━━━━━ Available records

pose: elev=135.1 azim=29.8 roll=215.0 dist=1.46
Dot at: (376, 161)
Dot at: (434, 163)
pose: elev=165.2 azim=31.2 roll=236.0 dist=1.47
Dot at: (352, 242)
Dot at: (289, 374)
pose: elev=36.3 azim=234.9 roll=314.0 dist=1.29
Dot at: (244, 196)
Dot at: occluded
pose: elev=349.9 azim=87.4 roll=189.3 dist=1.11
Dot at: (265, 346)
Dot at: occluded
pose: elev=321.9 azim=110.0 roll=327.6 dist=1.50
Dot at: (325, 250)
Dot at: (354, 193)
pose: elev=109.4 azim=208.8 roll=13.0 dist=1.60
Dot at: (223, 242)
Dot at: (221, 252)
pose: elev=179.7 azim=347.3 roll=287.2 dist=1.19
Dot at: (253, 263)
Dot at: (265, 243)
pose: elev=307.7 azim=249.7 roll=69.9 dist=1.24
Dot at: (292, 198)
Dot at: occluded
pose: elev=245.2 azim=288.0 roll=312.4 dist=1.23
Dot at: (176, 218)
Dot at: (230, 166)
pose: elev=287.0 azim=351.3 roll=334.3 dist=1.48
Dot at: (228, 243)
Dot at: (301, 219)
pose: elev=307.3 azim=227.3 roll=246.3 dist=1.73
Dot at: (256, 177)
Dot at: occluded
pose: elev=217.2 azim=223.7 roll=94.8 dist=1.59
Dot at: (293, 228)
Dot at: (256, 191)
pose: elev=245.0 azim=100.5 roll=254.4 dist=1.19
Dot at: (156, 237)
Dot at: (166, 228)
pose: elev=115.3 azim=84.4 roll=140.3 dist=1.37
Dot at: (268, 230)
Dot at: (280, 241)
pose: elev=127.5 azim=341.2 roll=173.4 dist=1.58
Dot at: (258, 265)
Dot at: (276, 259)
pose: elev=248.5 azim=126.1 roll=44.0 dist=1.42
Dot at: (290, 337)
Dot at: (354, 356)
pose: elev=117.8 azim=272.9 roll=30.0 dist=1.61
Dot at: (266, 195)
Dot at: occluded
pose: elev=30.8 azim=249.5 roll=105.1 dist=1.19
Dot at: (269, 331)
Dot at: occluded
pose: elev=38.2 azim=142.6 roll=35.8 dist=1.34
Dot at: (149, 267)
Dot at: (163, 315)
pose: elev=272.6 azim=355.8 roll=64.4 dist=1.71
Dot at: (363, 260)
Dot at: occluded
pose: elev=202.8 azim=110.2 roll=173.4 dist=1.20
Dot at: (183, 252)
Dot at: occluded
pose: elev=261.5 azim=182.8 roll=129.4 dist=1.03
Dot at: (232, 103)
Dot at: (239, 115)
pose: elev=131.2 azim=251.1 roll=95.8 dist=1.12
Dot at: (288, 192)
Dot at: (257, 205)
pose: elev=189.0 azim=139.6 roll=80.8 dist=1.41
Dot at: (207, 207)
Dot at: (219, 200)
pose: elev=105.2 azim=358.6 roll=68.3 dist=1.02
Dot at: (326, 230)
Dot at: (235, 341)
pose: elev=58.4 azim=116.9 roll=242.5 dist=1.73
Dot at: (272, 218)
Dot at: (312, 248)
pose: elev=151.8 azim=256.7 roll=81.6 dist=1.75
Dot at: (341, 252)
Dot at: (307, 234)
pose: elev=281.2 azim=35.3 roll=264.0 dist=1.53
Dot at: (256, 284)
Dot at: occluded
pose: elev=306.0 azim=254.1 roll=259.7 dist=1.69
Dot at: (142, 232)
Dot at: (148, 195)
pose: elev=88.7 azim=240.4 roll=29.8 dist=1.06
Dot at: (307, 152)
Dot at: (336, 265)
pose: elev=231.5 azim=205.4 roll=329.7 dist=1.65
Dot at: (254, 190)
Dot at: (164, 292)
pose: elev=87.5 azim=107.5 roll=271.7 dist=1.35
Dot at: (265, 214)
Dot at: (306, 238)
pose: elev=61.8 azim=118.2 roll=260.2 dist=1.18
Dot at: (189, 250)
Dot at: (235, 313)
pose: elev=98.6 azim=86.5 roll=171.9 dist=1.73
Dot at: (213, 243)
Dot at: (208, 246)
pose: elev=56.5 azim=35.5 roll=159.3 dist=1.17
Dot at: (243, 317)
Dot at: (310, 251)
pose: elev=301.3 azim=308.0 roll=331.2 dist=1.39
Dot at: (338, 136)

━━━━━━━━━━

*Exercise task*
Update the records above by replacing "pose" with "view" everywhere, keeping all other text the same.

*Solution*
view: elev=135.1 azim=29.8 roll=215.0 dist=1.46
Dot at: (376, 161)
Dot at: (434, 163)
view: elev=165.2 azim=31.2 roll=236.0 dist=1.47
Dot at: (352, 242)
Dot at: (289, 374)
view: elev=36.3 azim=234.9 roll=314.0 dist=1.29
Dot at: (244, 196)
Dot at: occluded
view: elev=349.9 azim=87.4 roll=189.3 dist=1.11
Dot at: (265, 346)
Dot at: occluded
view: elev=321.9 azim=110.0 roll=327.6 dist=1.50
Dot at: (325, 250)
Dot at: (354, 193)
view: elev=109.4 azim=208.8 roll=13.0 dist=1.60
Dot at: (223, 242)
Dot at: (221, 252)
view: elev=179.7 azim=347.3 roll=287.2 dist=1.19
Dot at: (253, 263)
Dot at: (265, 243)
view: elev=307.7 azim=249.7 roll=69.9 dist=1.24
Dot at: (292, 198)
Dot at: occluded
view: elev=245.2 azim=288.0 roll=312.4 dist=1.23
Dot at: (176, 218)
Dot at: (230, 166)
view: elev=287.0 azim=351.3 roll=334.3 dist=1.48
Dot at: (228, 243)
Dot at: (301, 219)
view: elev=307.3 azim=227.3 roll=246.3 dist=1.73
Dot at: (256, 177)
Dot at: occluded
view: elev=217.2 azim=223.7 roll=94.8 dist=1.59
Dot at: (293, 228)
Dot at: (256, 191)
view: elev=245.0 azim=100.5 roll=254.4 dist=1.19
Dot at: (156, 237)
Dot at: (166, 228)
view: elev=115.3 azim=84.4 roll=140.3 dist=1.37
Dot at: (268, 230)
Dot at: (280, 241)
view: elev=127.5 azim=341.2 roll=173.4 dist=1.58
Dot at: (258, 265)
Dot at: (276, 259)
view: elev=248.5 azim=126.1 roll=44.0 dist=1.42
Dot at: (290, 337)
Dot at: (354, 356)
view: elev=117.8 azim=272.9 roll=30.0 dist=1.61
Dot at: (266, 195)
Dot at: occluded
view: elev=30.8 azim=249.5 roll=105.1 dist=1.19
Dot at: (269, 331)
Dot at: occluded
view: elev=38.2 azim=142.6 roll=35.8 dist=1.34
Dot at: (149, 267)
Dot at: (163, 315)
view: elev=272.6 azim=355.8 roll=64.4 dist=1.71
Dot at: (363, 260)
Dot at: occluded
view: elev=202.8 azim=110.2 roll=173.4 dist=1.20
Dot at: (183, 252)
Dot at: occluded
view: elev=261.5 azim=182.8 roll=129.4 dist=1.03
Dot at: (232, 103)
Dot at: (239, 115)
view: elev=131.2 azim=251.1 roll=95.8 dist=1.12
Dot at: (288, 192)
Dot at: (257, 205)
view: elev=189.0 azim=139.6 roll=80.8 dist=1.41
Dot at: (207, 207)
Dot at: (219, 200)
view: elev=105.2 azim=358.6 roll=68.3 dist=1.02
Dot at: (326, 230)
Dot at: (235, 341)
view: elev=58.4 azim=116.9 roll=242.5 dist=1.73
Dot at: (272, 218)
Dot at: (312, 248)
view: elev=151.8 azim=256.7 roll=81.6 dist=1.75
Dot at: (341, 252)
Dot at: (307, 234)
view: elev=281.2 azim=35.3 roll=264.0 dist=1.53
Dot at: (256, 284)
Dot at: occluded
view: elev=306.0 azim=254.1 roll=259.7 dist=1.69
Dot at: (142, 232)
Dot at: (148, 195)
view: elev=88.7 azim=240.4 roll=29.8 dist=1.06
Dot at: (307, 152)
Dot at: (336, 265)
view: elev=231.5 azim=205.4 roll=329.7 dist=1.65
Dot at: (254, 190)
Dot at: (164, 292)
view: elev=87.5 azim=107.5 roll=271.7 dist=1.35
Dot at: (265, 214)
Dot at: (306, 238)
view: elev=61.8 azim=118.2 roll=260.2 dist=1.18
Dot at: (189, 250)
Dot at: (235, 313)
view: elev=98.6 azim=86.5 roll=171.9 dist=1.73
Dot at: (213, 243)
Dot at: (208, 246)
view: elev=56.5 azim=35.5 roll=159.3 dist=1.17
Dot at: (243, 317)
Dot at: (310, 251)
view: elev=301.3 azim=308.0 roll=331.2 dist=1.39
Dot at: (338, 136)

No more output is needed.